Bai Suzhen frowned deeply, if any other person had made such implications, she would have cut them down. "Meilin, there are limits."
Her sister turned an eye to look at her as they stopped by the misty shore. "Will you say that you agree with those preening creatures who insist on acting as if nothing has changed?"
Bai Suzhen took a deep breath, her Name pulsed in her chest, at the core of second dantian. White Blade Devil, she who had devoted herself to the championship of their clan, she who would interrogate them for weakness and cut down their foes.
And yet, and yet there were so many who she could only see as saboteurs, perhaps not consciously, but in action. It was a stabbing ache, and one she knew she would have to resolve as she refined her Name, and began to construct the second. "Our pride outgrew our ability," she said, and speaking those words felt like her teeth were being ripped from her gums.
She only dared speak them here, alone on the shore with her sister.
"It is more than that, we have forgotten Great Yao, and the stricture of the healthy body," Bai Meilin said. "We have grown as stiff and brittle as the chitin of the Face Eater, grown so fat on sacrifice.

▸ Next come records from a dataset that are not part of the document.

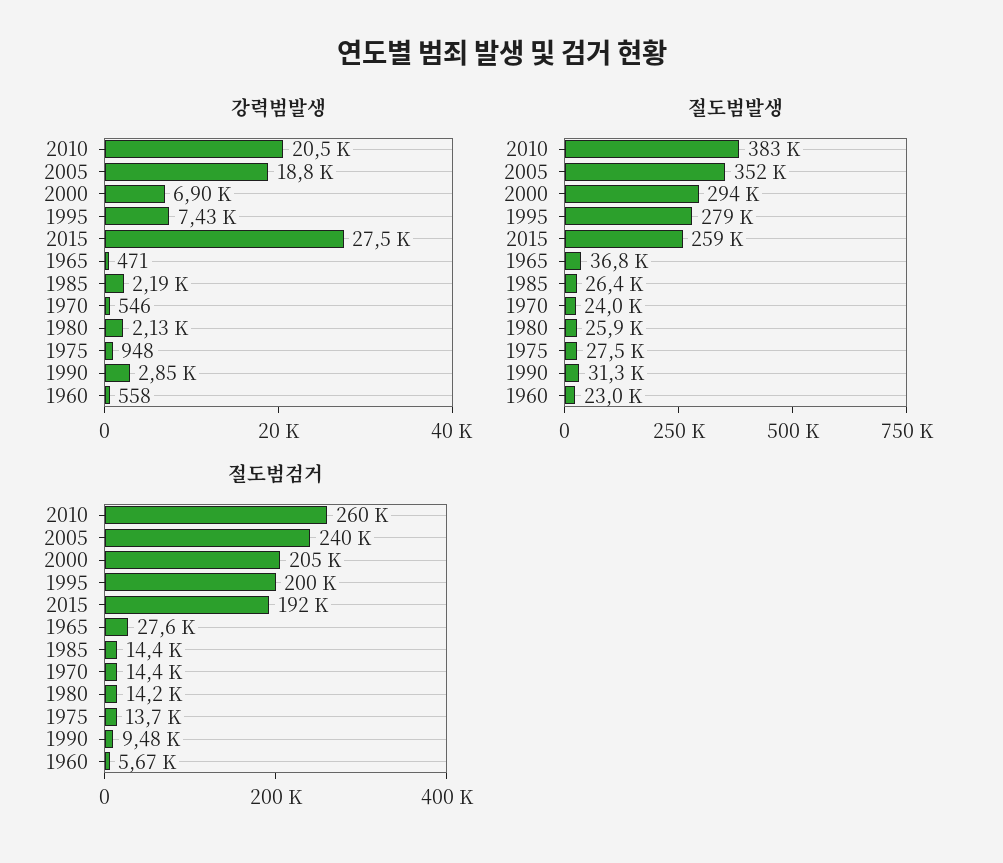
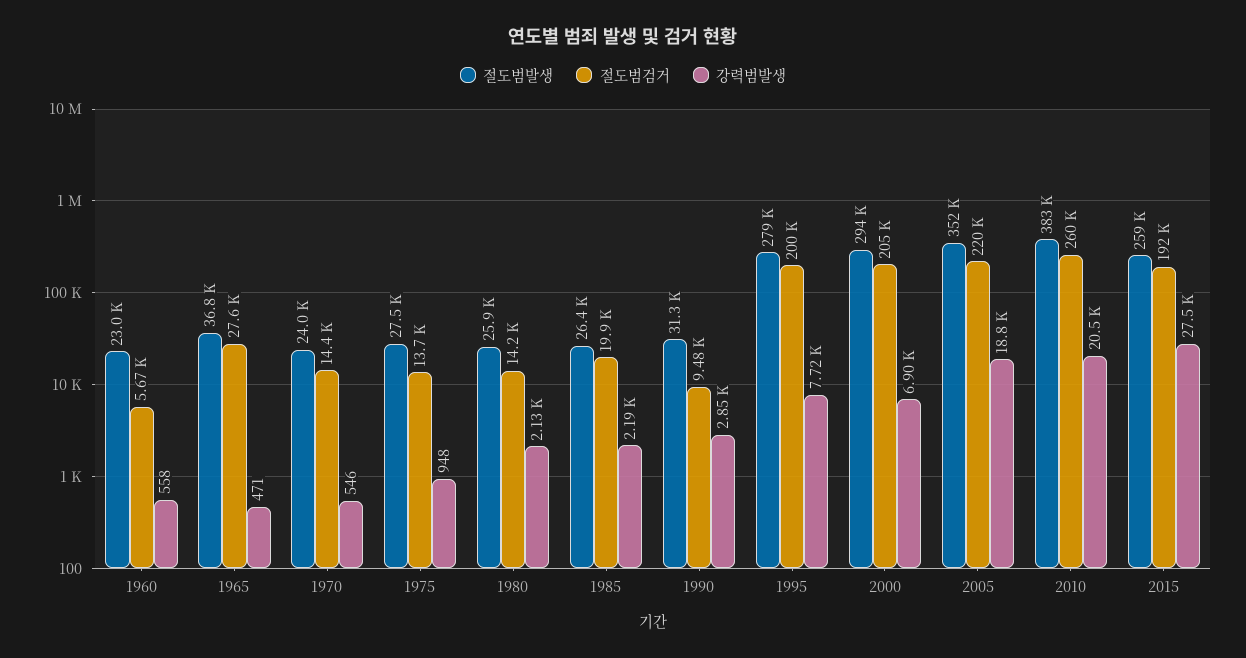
  {
    "강력범발생": {
      "2010": 20500,
      "2005": 18800,
      "2000": 6900,
-     "1995": 7430,
+     "1995": 7720,
      "2015": 27500,
      "1965": 471,
      "1985": 2190,
      "1970": 546,
      "1980": 2130,
      "1975": 948,
      "1990": 2850,
      "1960": 558
    },
    "절도범발생": {
      "2010": 383000,
      "2005": 352000,
      "2000": 294000,
      "1995": 279000,
      "2015": 259000,
      "1965": 36800,
      "1985": 26400,
      "1970": 24000,
      "1980": 25900,
      "1975": 27500,
      "1990": 31300,
      "1960": 23000
    },
    "절도범검거": {
      "2010": 260000,
-     "2005": 240000,
+     "2005": 220000,
      "2000": 205000,
      "1995": 200000,
      "2015": 192000,
      "1965": 27600,
-     "1985": 14400,
+     "1985": 19900,
      "1970": 14400,
      "1980": 14200,
      "1975": 13700,
      "1990": 9480,
      "1960": 5670
    }
  }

I think, sister, that your metaphor of a body is a good one."
"Rotten, infected," Bai Suzhen said softly. When she had begun to seek the weakness that had infected the clan, Meilin's words were often her guide. But she could not see as her sister saw. Strength was such a terribly complicated thing.

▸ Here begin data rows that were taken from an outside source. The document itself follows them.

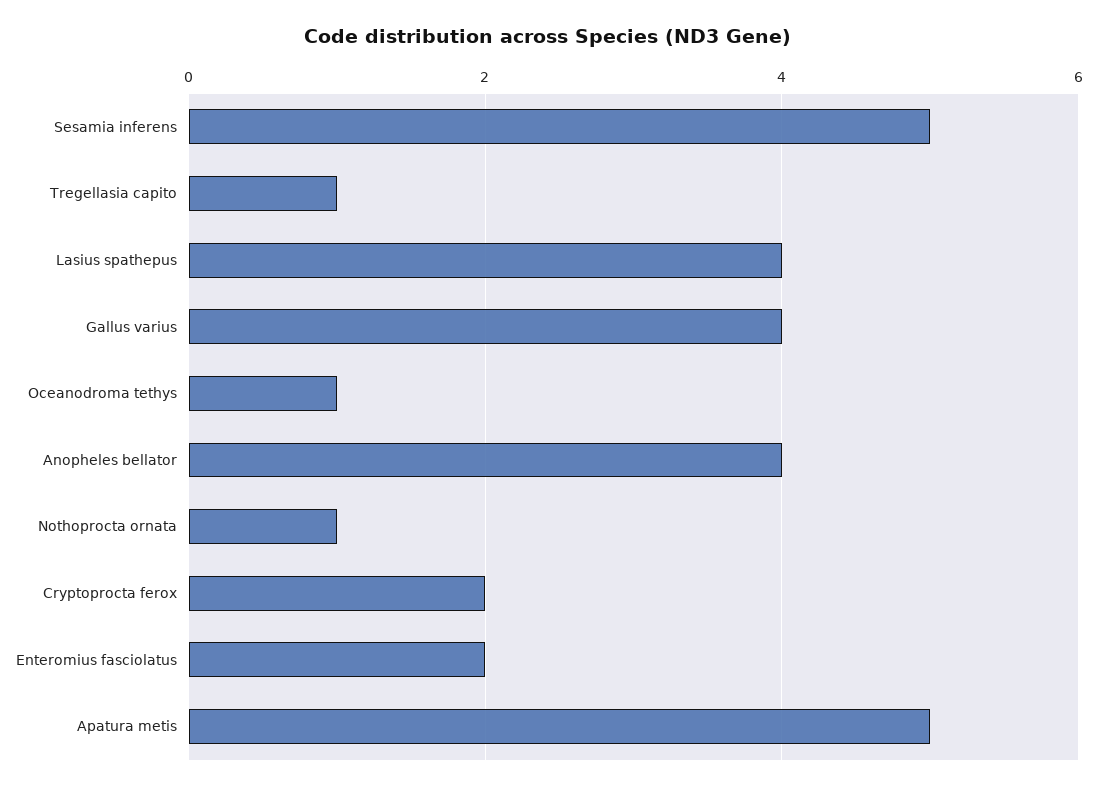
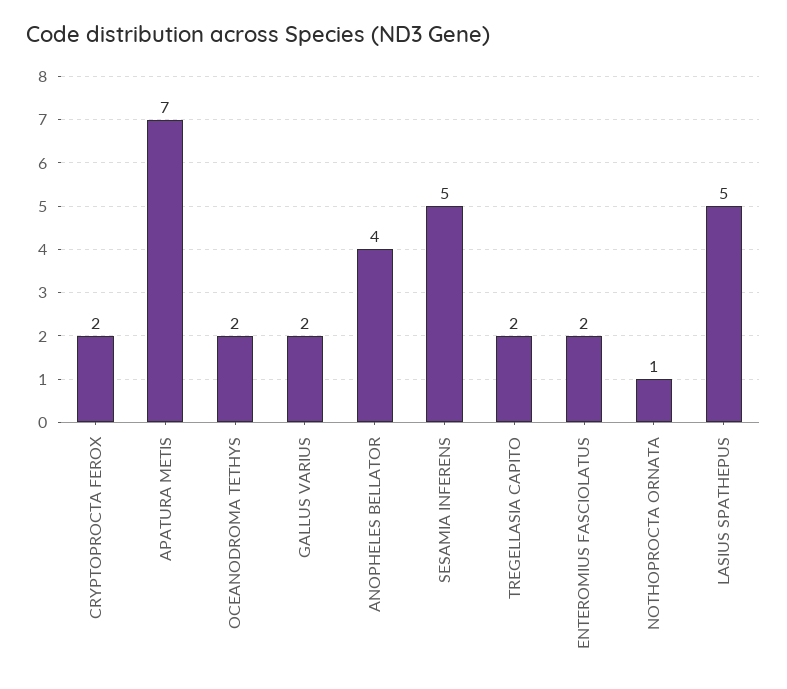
  {
    "Sesamia inferens": 5,
-   "Tregellasia capito": 1,
+   "Tregellasia capito": 2,
-   "Lasius spathepus": 4,
+   "Lasius spathepus": 5,
-   "Gallus varius": 4,
+   "Gallus varius": 2,
-   "Oceanodroma tethys": 1,
+   "Oceanodroma tethys": 2,
    "Anopheles bellator": 4,
    "Nothoprocta ornata": 1,
    "Cryptoprocta ferox": 2,
    "Enteromius fasciolatus": 2,
-   "Apatura metis": 5
+   "Apatura metis": 7
  }

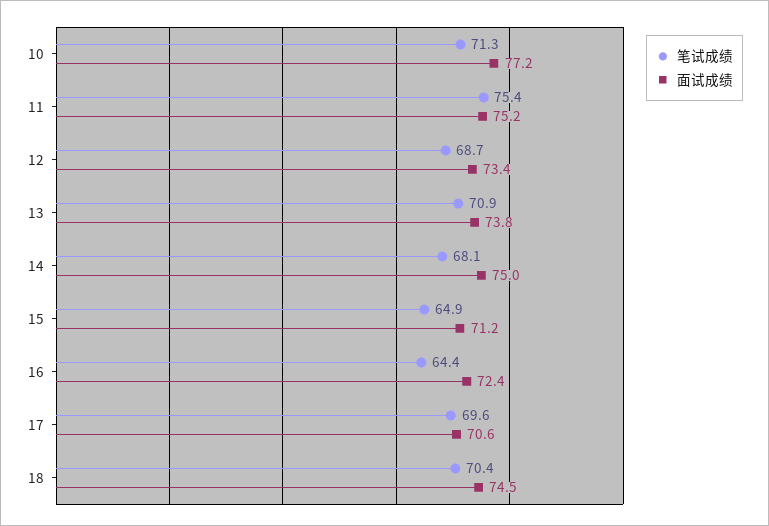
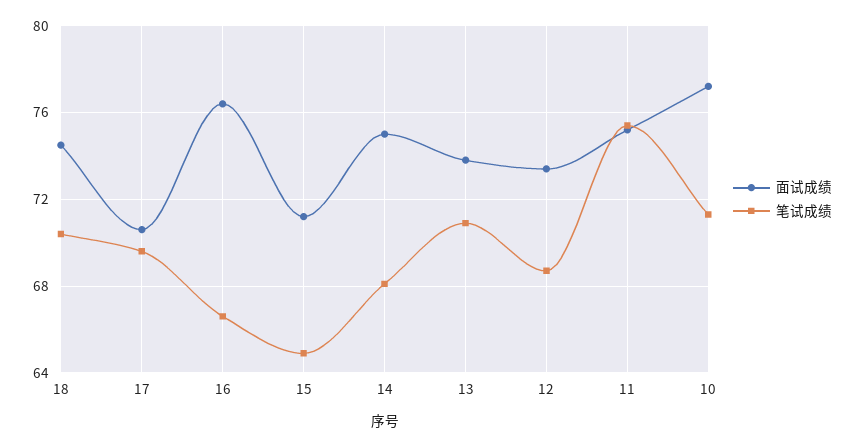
  {
    "笔试成绩": {
      "10": 71.3,
      "11": 75.4,
      "12": 68.7,
      "13": 70.9,
      "14": 68.1,
      "15": 64.9,
-     "16": 64.4,
+     "16": 66.5,
      "17": 69.6,
      "18": 70.4
    },
    "面试成绩": {
      "10": 77.2,
      "11": 75.2,
      "12": 73.4,
      "13": 73.8,
      "14": 75,
      "15": 71.2,
-     "16": 72.4,
+     "16": 76.5,
      "17": 70.6,
      "18": 74.5
    }
  }

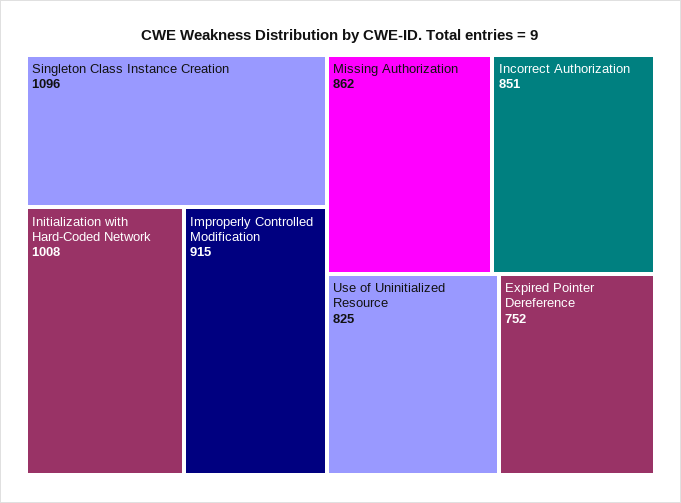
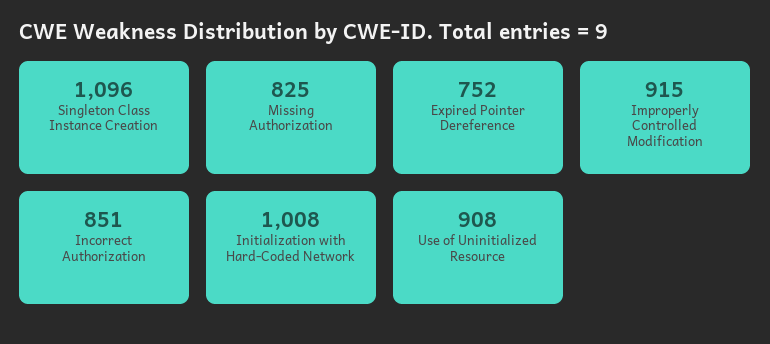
  {
    "Singleton Class Instance Creation": 1096,
    "Initialization with Hard-Coded Network": 1008,
    "Improperly Controlled Modification": 915,
-   "Missing Authorization": 862,
+   "Missing Authorization": 825,
    "Incorrect Authorization": 851,
-   "Use of Uninitialized Resource": 825,
+   "Use of Uninitialized Resource": 908,
    "Expired Pointer Dereference": 752
  }

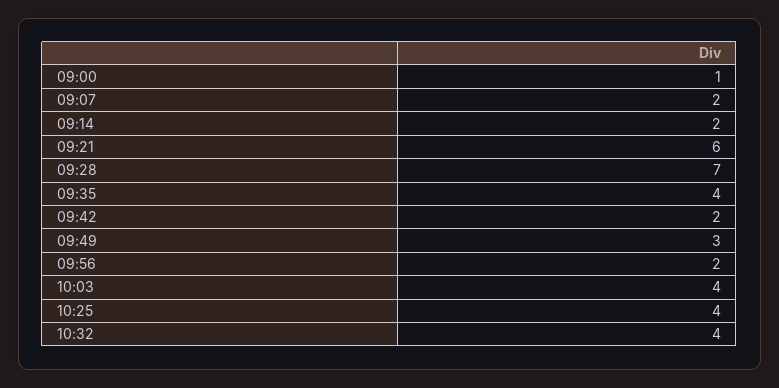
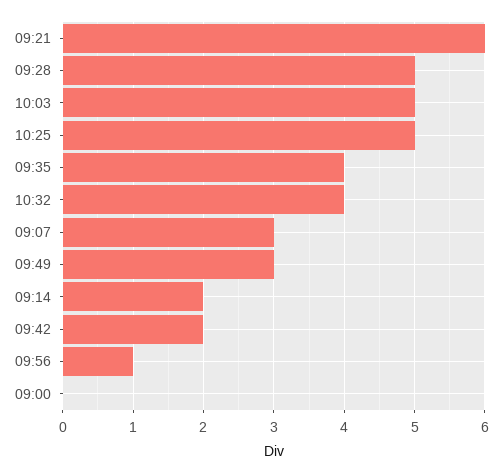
  {
-   "09:00": 1,
+   "09:00": 0,
-   "09:07": 2,
+   "09:07": 3,
    "09:14": 2,
    "09:21": 6,
-   "09:28": 7,
+   "09:28": 5,
    "09:35": 4,
    "09:42": 2,
    "09:49": 3,
-   "09:56": 2,
+   "09:56": 1,
-   "10:03": 4,
+   "10:03": 5,
-   "10:25": 4,
+   "10:25": 5,
    "10:32": 4
  }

"Abused, ill cared for," Bai Meilin replied, looking out over the black waters. The sacred isle could be seen from here, a bare bump on the horizon. "We have neglected our hands and our feet, the organs of our body, seeing only the mind as having value."
This was how Meilin sometimes let her see. Yao's stricture of the healthy body was core to the physical cultivation of the clan. With it, she had molded her flesh into a weapon. It was… possible for her to picture the whole of Thousand Lakes, the Bai Clan as a Body. It made it possible for her to comprehend the problem, even without her sister's bizarre turns of thought and sympathy for the lesser castes. "What then, do you think should be done?"
"Respect," Bai Meilin replied. "That is first, just a little respect. Appropriate rewards for duty done well. Punishment of those who waste the blood of the Bai on their petty tantrums. Listen when a subordinate says 'can't'. We are fear embodied, imagine what it must take for one to look up at us and say 'I cannot'."
Bai Suzhen's mind went to the most recent flare ups, the beating of one of the Violet Caste Lords sons for some petty insult one of Bai Liezhe's daughters. It was a genuine waste, the boy's cultivation was certainly set back, and the 'insult' had been some absurd nonsense regarding the dimensions of the girl's guest room.
It was… understandable for the violet to be upset over this.
Sometimes the things Meilin made her realize were deeply painful.
"I will talk with Father," Bai Suzhen said slowly. "Though it still seems dangerous to concede to me. What are our lessers to follow us for, if not our unassailable strength?"
"Our ability to bring them victory, I would say," Bai Meilin said, inclining her head. "We-us, the Bai clan has more strength than any can imagine, if only we can come to tap it, to make of the castes something whole and greater. This I know you can do, Sister. You do not share the blindness of so many of our kin, your eyes are as sharp as your blade, my small advice is only on where to look."
Bai Suzhen frowned, and some part of her wondered how true that was. The Bai clan was vast, and the rot… it was rot, despite Meilin's words, ran deep.
Would she truly be able to find its roots alone?